Posted: 05 Jun 2011 03:26 AM PDT

The country's Pop Guru Azam Khan has passed away Sunday morning at Combined Military Hospital (CMH) after a prolonged fight with cancer. He was 62.

Khan suffered a massive cardiac arrest around 9:30am and his life support system was taken off at around 10:20am, Brig Gen Mehboobul Haque, commandant of Dhaka CMH, told The Daily Star.

The freedom fighter, who was suffering from oral cancer, was admitted to Square Hospital on May 22. He was given life support later as his condition deteriorated.

With his health condition being unimproved, Azam Khan was moved to Dhaka CMH June 1 night.

Since then, the CMH doctors were continuing the treatment prescribed by Square Hospital physicians.

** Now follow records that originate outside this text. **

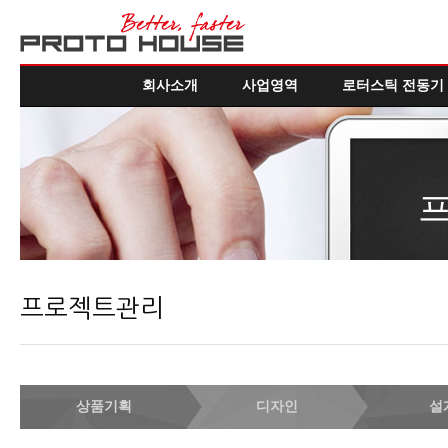
회사소개
사업영역
로터스틱 전동기
프로젝트관리
상품기획
디자인
설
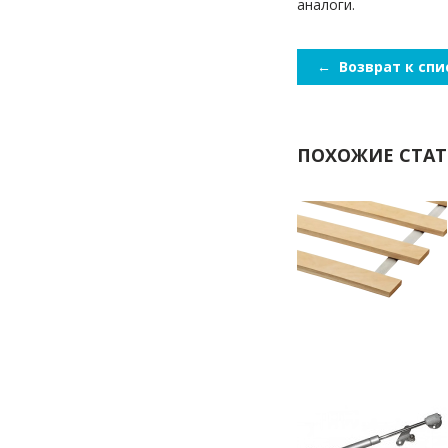
аналоги.
←
Возврат к спи
ПОХОЖИЕ СТА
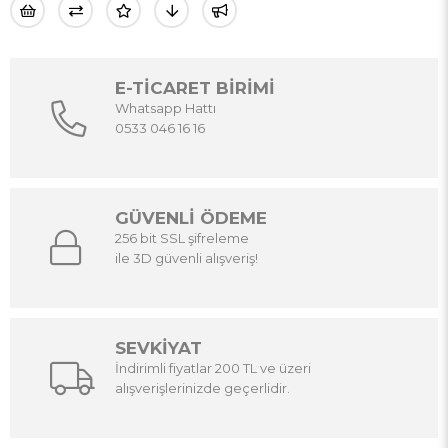
E-TİCARET BİRİMİ
Whatsapp Hattı
0533 046 16 16
GÜVENLİ ÖDEME
256 bit SSL şifreleme
ile 3D güvenli alışveriş!
SEVKİYAT
İndirimli fiyatlar 200 TL ve üzeri
alışverişlerinizde geçerlidir.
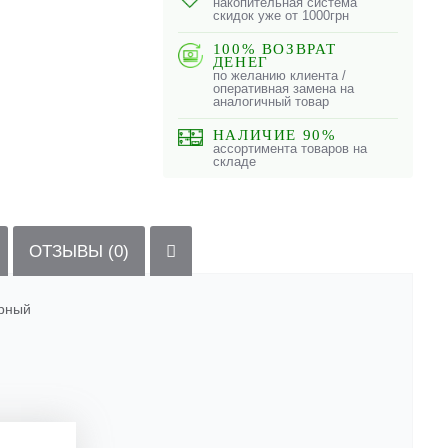
накопительная система
скидок уже от 1000грн
100% ВОЗВРАТ
ДЕНЕГ
по желанию клиента /
оперативная замена на
аналогичный товар
НАЛИЧИЕ 90%
ассортимента товаров на
складе
ОТЗЫВЫ (0)
ерный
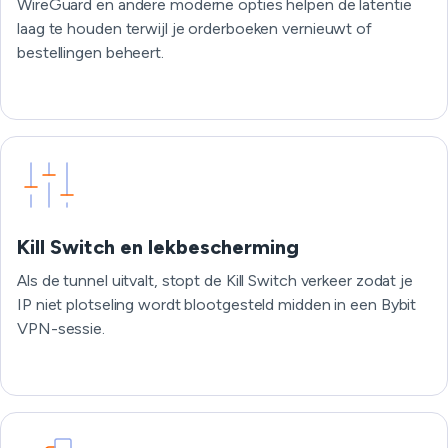
WireGuard en andere moderne opties helpen de latentie
laag te houden terwijl je orderboeken vernieuwt of
bestellingen beheert.
Kill Switch en lekbescherming
Als de tunnel uitvalt, stopt de Kill Switch verkeer zodat je
IP niet plotseling wordt blootgesteld midden in een Bybit
VPN-sessie.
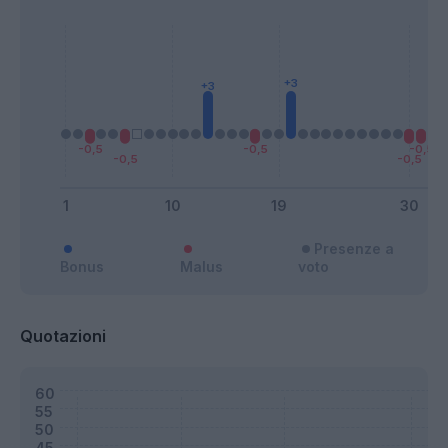
Presenze a
Bonus
Malus
voto
Quotazioni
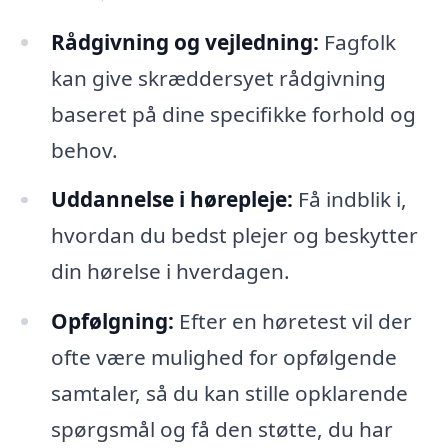
Rådgivning og vejledning:
Fagfolk
kan give skræddersyet rådgivning
baseret på dine specifikke forhold og
behov.
Uddannelse i hørepleje:
Få indblik i,
hvordan du bedst plejer og beskytter
din hørelse i hverdagen.
Opfølgning:
Efter en høretest vil der
ofte være mulighed for opfølgende
samtaler, så du kan stille opklarende
spørgsmål og få den støtte, du har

His condition was a little better on Saturday and he tried to communicate with doctors with gesture, the commandant said.

Azam Khan was undergoing treatment under the supervision of a medical board formed by CMH with consultant physician Maj Gen Rabiul Hossain as its head.

After detecting the cancer, the legendary singer was flown to Singapore on July 14 last year for better treatment. He returned home after treatment at Mount Elizabeth Hospital.

Azam Khan left behind his two daughters and one son to mourn at his death.

Fakir Alamgir, his longtime singer friend with whom Azam Khan began Gano Sangeet in the '60, said the Pop Guru received financial assistance from the singers and his fans after he became sick last year but he was not properly evaluated.

During the tumultuous days of 1971 Liberation War, the Pop Guru inspired people to fight against the Pakistani regime with his songs. He participated in the Liberation War as an active guerrilla freedom fighter in sector No-2.

Born on February 28, 1950, Azam Khan was brought up at his Kamalapur ancestral residence, family sources said.

Awami League joint secretary Mahbubul Alam Hanif, who went to the CMH after hearing the death news, told media that Azam Khan's body will be taken to Shaheed Minar Monday morning where people will show tribute to him.

He will be buried at Mirpur Martyred Intellectuals graveyard after his namaz-e-Janaza at Baitul Mukarram National Mosque Monday afternoon, he added.